Certifications for "Thank You [Not So Bad]"
| Region | Certification | Certified units/sales |
| Australia (ARIA) | Gold | 35,000^{‡} |
| Brazil (Pro-Música Brasil) | Gold | 20,000^{‡} |
| Canada (Music Canada) | Gold | 40,000^{‡} |
| Denmark (IFPI Danmark) | Gold | 45,000^{‡} |
| Germany (BVMI) | Gold | 200,000^{‡} |
| Poland (ZPAV) | Gold | 25,000^{‡} |
^{‡} Sales+streaming figures based on certification alone.

===Other notable versions===
- In 2016, Barbadian singer Rihanna interpolated "Thank You" on her song "Never Ending" from her eighth album Anti.
- In 2016, Puerto Rican singers Kendo Kaponi and Anuel AA released the single "Me contagié", which covers the chorus of "Thank You" and partially adapted the lyrics in Spanish, sung by Anuel AA.
- In 2022, Peruvian DJ Tito Silva Music and singer Tefi C. released a parody of "Thank You" and "Stan" called "Mi Bebito Fiu Fiu", related to an alleged case of infidelity of former President Martín Vizcarra.

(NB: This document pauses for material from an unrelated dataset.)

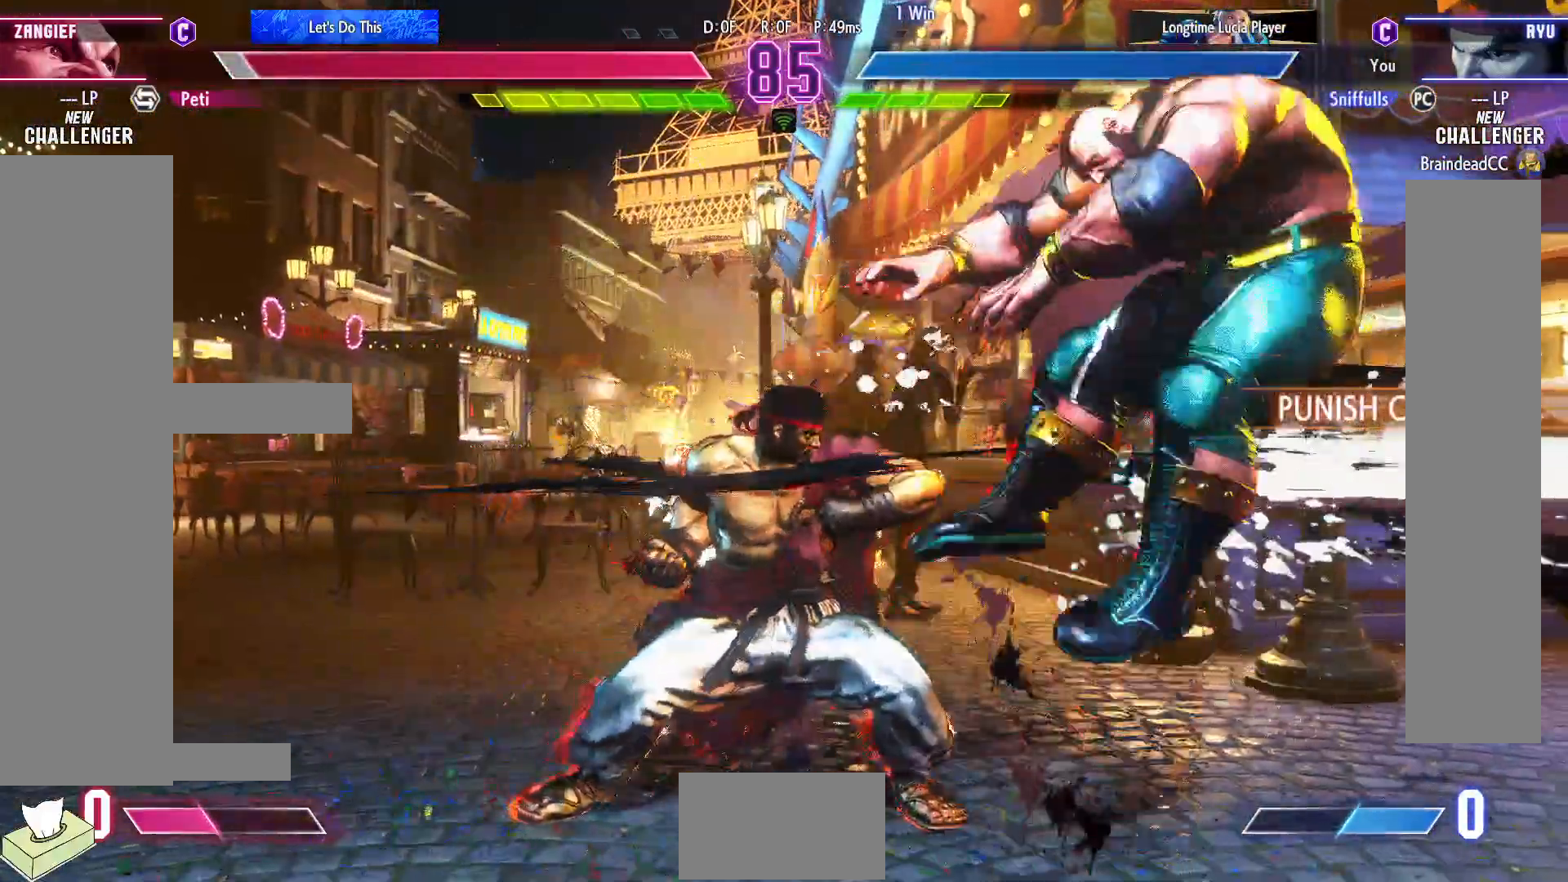
{"buttons": ["DPAD_RIGHT"], "events": [[50, "DPAD_RIGHT", "down"]]}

On 8 July 2022, Tito Silva took down his parody from his YouTube channel and streaming platforms at the behest of the copyright owners due to its political tone.
- In 2023, Belgian DJ duo Dimitri Vegas & Like Mike, Dutch DJ Tiësto and Dutch DJ duo W&W released a remake of Dido's song called "Thank You (Not So Bad)".

==Legacy==
In an interview on BBC Radio 3 in 2005, The Duchess of Kent, who worked as a classical music teacher after relinquishing royal duties, chose "Thank You" as one of her favourite pieces.

In April 2007, it was also voted number 57 in the BBC's list of the "Most Annoying Pop Songs We Hate to Love".